Among the participants with lymphoma who were not on treatment, six (100%) of six participants with Hodgkin lymphoma and 13 (81%) of 16 with aggressive B-cell non-Hodgkin lymphoma developed robust antibody levels (ie, comparable to responses among in healthy volunteers after the first and second doses; GMT after dose 2 of 652·2 BAU/mL [95% CI 604·7–703·4] among those with Hodgkin lymphoma and 244·6 BAU/mL [31·12–1923] among those with aggressive B-cell non-Hodgkin lymphoma; appendix p 4). The exceptions among the participants with aggressive B-cell non-Hodgkin lymphoma were recipients of chimeric antigen receptor (CAR) T cells. Among these participants, three (100%) of three had no detectable antibodies after the first dose. One of these patients developed antibodies after the second dose, but the other two have yet to be tested. A fourth patient was tested after the second vaccine dose only, for whom antibodies were undetectable. These results were observed despite these participants having completed CAR T cell treatment 11–23 months before vaccination. 32 (89%) of 36 participants with indolent B-cell non-Hodgkin lymphoma who were not being treated had detectable antibodies after two doses of vaccine but their GMTs were reduced compared with the levels seen in participants with Hodgkin lymphoma and aggressive B-cell non-Hodgkin lymphoma treatment naivety or completion of treatment more than 3 years previously. In participants who completed treatment before vaccination, those vaccinated 6 months or more after chemotherapy with or without anti-CD20 or anti-CD20 monotherapy, and 2 months or fewer of Bruton Tyrosine Kinase inhibitor monotherapy had no detectable antibodies (appendix p 5).

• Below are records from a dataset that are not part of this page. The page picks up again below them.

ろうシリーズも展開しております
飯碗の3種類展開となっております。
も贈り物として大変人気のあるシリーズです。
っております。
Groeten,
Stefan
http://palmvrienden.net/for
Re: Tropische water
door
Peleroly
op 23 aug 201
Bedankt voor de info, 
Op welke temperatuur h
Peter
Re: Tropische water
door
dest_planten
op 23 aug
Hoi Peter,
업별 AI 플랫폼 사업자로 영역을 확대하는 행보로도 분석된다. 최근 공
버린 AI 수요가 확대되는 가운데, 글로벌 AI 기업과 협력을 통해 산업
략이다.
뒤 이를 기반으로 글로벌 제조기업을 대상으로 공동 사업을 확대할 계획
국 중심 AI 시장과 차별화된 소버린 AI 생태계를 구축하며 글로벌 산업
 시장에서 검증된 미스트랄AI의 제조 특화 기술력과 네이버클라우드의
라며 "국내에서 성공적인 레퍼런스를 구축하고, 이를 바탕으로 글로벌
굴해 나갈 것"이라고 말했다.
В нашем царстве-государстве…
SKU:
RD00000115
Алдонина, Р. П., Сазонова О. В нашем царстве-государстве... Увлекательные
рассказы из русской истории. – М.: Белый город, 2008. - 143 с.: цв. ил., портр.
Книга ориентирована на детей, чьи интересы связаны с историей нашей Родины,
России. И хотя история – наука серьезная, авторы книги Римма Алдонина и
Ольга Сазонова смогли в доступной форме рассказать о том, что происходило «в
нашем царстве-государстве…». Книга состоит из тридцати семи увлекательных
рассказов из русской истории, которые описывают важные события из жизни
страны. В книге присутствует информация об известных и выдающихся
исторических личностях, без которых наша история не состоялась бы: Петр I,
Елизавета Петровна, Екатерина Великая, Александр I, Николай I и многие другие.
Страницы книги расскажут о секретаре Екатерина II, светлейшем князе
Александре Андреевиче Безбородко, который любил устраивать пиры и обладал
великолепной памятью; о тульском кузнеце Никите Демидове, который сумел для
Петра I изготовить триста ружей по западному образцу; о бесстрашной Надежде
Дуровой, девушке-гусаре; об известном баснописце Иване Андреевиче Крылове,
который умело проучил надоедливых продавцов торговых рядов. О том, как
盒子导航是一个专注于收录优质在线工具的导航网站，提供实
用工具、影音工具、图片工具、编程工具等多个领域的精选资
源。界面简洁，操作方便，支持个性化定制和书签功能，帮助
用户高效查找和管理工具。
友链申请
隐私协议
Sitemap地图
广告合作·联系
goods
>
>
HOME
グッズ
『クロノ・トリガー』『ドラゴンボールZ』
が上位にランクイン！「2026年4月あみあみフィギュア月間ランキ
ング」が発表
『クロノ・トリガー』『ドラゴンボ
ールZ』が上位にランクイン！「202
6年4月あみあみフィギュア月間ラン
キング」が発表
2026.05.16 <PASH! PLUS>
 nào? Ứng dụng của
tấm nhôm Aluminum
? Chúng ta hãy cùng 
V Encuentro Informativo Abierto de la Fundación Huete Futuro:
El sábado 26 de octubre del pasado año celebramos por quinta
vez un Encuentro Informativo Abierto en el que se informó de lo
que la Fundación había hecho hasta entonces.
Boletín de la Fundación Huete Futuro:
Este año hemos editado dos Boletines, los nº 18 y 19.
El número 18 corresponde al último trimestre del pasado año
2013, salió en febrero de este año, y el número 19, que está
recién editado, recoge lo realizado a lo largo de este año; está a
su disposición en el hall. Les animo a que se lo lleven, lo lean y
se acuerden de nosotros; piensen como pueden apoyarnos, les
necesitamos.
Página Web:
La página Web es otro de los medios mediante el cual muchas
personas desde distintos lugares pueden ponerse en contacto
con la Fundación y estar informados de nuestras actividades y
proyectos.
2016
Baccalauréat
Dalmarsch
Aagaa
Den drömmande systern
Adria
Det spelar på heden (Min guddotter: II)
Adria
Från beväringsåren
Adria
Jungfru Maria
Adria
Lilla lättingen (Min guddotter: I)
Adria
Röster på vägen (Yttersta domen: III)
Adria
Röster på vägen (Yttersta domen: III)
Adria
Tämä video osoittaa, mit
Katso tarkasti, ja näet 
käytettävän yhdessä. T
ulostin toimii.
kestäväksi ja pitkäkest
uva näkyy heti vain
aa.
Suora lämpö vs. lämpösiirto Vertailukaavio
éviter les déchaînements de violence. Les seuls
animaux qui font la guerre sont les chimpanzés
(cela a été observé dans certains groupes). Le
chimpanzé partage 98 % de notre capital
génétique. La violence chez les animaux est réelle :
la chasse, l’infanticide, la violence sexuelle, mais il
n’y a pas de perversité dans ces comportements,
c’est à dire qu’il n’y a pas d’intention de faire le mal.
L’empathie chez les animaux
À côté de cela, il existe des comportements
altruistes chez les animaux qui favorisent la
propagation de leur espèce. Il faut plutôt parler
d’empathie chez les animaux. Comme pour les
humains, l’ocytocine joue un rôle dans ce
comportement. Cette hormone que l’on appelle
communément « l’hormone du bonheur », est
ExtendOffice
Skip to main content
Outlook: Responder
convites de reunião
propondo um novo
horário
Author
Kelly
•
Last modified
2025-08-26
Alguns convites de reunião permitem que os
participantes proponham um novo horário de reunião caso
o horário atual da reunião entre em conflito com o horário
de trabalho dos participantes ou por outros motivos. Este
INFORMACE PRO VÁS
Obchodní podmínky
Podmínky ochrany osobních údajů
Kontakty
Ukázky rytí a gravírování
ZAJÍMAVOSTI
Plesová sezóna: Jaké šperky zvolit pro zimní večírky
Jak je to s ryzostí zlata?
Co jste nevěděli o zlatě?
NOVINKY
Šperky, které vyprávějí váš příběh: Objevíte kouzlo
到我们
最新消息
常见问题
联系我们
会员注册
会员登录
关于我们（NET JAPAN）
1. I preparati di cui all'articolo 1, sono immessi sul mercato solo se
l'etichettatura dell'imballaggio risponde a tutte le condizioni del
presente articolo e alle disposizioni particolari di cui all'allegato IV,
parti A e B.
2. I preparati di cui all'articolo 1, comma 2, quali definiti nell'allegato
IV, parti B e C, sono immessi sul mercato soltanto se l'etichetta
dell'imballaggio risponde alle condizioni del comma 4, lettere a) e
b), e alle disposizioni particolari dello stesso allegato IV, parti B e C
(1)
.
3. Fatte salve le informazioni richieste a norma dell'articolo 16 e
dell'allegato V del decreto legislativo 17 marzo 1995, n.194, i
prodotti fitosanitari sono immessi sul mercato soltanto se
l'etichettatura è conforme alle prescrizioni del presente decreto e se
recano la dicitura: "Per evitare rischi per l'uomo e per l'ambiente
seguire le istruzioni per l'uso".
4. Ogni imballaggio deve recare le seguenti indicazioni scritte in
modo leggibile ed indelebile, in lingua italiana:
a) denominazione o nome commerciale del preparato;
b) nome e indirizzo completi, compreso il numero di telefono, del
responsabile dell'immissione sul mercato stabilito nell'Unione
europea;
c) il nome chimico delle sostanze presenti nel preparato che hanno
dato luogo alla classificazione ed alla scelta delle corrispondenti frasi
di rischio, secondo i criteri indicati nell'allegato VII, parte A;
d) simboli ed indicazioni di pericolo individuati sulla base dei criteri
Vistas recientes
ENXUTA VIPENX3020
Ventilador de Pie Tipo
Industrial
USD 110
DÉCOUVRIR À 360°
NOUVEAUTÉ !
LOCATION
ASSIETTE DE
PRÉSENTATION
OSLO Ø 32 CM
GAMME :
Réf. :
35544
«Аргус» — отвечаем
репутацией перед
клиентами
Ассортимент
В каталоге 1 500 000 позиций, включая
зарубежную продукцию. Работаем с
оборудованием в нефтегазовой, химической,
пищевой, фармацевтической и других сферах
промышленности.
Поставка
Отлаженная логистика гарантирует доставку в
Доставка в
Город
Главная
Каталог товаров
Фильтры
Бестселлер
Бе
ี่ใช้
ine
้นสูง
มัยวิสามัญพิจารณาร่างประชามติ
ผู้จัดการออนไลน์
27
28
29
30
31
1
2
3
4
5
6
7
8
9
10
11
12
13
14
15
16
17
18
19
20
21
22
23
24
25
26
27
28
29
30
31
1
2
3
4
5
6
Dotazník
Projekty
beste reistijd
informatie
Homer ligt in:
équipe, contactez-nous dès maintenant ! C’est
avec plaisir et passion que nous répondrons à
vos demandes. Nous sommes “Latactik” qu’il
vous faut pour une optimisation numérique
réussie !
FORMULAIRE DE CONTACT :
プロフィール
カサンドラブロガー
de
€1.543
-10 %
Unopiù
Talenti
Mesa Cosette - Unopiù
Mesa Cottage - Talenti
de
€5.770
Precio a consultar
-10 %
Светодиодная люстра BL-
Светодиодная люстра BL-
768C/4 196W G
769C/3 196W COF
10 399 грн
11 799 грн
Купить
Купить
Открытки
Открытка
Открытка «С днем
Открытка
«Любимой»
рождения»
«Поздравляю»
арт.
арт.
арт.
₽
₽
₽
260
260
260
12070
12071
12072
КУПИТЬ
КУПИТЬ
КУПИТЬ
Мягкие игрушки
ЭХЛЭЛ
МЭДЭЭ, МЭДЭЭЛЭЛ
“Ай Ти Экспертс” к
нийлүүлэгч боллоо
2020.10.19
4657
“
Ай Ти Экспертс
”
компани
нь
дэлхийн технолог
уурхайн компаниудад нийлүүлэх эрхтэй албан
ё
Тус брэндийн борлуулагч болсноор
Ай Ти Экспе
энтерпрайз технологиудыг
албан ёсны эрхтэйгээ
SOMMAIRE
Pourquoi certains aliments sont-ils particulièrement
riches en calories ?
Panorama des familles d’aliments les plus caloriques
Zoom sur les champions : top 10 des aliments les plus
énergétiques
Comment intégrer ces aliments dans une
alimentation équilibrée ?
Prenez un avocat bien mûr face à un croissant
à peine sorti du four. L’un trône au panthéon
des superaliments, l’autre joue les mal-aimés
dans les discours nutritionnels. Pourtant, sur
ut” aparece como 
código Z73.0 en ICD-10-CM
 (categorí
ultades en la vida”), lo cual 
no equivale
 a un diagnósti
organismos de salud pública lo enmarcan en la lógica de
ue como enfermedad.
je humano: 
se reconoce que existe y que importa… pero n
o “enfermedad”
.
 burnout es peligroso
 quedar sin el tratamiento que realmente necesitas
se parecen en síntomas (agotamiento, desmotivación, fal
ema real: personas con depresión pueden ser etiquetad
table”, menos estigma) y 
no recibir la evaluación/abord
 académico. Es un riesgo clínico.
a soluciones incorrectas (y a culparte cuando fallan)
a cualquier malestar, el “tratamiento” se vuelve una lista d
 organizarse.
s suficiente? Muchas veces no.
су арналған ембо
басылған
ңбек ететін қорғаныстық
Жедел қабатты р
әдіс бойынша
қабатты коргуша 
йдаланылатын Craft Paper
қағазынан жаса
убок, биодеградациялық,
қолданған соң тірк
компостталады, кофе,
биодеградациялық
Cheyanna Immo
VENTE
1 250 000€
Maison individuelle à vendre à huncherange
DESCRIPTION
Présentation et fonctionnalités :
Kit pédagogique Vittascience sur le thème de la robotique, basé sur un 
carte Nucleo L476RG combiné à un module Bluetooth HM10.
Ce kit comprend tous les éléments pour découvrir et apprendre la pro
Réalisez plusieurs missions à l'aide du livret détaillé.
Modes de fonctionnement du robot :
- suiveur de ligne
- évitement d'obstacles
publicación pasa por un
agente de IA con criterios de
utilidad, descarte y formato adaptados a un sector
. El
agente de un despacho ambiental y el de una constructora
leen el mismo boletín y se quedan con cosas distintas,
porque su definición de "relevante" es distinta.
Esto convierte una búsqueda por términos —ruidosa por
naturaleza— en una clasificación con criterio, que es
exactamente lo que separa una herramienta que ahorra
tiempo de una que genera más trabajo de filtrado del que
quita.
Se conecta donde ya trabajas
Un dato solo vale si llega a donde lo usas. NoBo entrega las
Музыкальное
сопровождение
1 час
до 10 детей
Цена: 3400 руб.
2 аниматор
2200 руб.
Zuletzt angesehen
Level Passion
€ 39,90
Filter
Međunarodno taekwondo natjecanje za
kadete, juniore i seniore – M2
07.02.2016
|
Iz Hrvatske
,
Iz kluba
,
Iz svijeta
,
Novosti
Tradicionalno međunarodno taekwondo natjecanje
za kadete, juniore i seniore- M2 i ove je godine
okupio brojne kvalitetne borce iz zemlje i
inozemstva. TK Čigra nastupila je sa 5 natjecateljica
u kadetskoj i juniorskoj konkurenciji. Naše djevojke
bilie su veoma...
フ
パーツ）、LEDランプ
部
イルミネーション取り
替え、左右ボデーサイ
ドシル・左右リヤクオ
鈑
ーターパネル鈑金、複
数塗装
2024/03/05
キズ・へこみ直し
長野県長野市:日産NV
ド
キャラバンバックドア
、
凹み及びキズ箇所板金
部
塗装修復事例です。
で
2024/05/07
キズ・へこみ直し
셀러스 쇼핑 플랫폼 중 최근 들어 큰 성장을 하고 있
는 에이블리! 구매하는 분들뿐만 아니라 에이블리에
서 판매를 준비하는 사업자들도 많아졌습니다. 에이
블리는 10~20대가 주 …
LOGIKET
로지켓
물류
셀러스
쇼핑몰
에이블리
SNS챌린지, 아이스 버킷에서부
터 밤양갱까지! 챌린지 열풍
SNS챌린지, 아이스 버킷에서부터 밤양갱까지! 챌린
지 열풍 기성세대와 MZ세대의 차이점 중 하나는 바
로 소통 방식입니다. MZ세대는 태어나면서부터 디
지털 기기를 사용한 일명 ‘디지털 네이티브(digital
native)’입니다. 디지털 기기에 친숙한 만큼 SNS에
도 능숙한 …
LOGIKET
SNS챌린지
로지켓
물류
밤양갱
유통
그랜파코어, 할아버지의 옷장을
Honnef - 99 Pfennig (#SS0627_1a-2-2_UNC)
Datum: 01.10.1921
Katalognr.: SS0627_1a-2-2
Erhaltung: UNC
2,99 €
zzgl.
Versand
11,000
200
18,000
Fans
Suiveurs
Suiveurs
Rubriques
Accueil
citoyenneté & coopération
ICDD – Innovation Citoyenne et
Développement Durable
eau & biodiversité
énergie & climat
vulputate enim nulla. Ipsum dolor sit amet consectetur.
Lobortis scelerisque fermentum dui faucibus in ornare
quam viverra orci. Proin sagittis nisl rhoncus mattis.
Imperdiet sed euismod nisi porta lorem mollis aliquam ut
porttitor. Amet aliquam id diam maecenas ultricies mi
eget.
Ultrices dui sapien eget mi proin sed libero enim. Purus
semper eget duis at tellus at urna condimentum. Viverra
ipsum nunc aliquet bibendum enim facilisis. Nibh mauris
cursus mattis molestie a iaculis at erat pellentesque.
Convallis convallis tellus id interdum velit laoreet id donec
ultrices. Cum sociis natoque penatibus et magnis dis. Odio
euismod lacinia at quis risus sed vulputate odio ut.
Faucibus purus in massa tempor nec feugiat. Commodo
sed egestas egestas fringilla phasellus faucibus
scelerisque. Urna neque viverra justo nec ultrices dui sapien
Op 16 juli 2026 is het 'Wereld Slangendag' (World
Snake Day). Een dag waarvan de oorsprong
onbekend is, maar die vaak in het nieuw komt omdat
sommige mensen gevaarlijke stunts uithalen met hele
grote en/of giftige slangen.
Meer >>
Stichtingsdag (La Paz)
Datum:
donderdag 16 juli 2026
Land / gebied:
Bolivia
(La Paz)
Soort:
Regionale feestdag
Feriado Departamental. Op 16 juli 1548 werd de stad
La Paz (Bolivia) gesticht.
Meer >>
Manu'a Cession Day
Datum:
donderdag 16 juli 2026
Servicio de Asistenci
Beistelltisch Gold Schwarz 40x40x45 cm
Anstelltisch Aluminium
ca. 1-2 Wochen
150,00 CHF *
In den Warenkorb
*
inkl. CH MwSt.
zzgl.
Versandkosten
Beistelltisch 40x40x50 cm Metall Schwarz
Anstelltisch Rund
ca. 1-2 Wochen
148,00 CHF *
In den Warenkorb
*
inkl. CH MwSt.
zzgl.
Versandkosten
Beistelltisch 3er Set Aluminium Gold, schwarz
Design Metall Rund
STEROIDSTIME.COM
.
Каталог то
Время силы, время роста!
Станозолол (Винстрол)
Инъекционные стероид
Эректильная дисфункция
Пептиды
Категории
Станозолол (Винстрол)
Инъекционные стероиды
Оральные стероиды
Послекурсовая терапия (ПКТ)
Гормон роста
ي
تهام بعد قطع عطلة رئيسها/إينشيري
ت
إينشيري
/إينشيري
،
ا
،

In summary, individuals with Hodgkin lymphoma and aggressive B-cell non-Hodgkin lymphoma can develop robust serological responses as early as 6 months after treatment. Individuals vaccinated while receiving systemic anti-lymphoma therapy are unlikely to develop antibody responses and should be revaccinated after treatment completion. We recommend revaccination 6 months after completion of anti-CD20 containing therapy. For patients on non-anti-CD20 containing chemotherapy, earlier revaccination might also be effective but more data are required to support this. Patients with indolent lymphomas might have impaired serological responses irrespective of their treatment history and might benefit from further measures to protect them against COVID-19, such as boosting with alternative vaccines or prophylactic monoclonal antibodies against SARS-CoV-2

Details of contributions of authors and acknowledgments are in the appendix (p 6). CPF receives consultancy fees from AstraZeneca (not related to vaccines) and participates in an advisory board for AstraZeneca (not related to vaccines). MA receives research funding from Pfizer (not related to vaccines), GPC receives research funding from Pfizer (not related to vaccines) and participates in advisory boards for AstraZeneca and Pfizer (not related to vaccines). AJD reports receiving research funding and honoraria from AstraZeneca and Janssen (not related to vaccines). DG receives support from the NIHR Great Ormond Street Biomedical Research Centre All other authors declare no competing interests.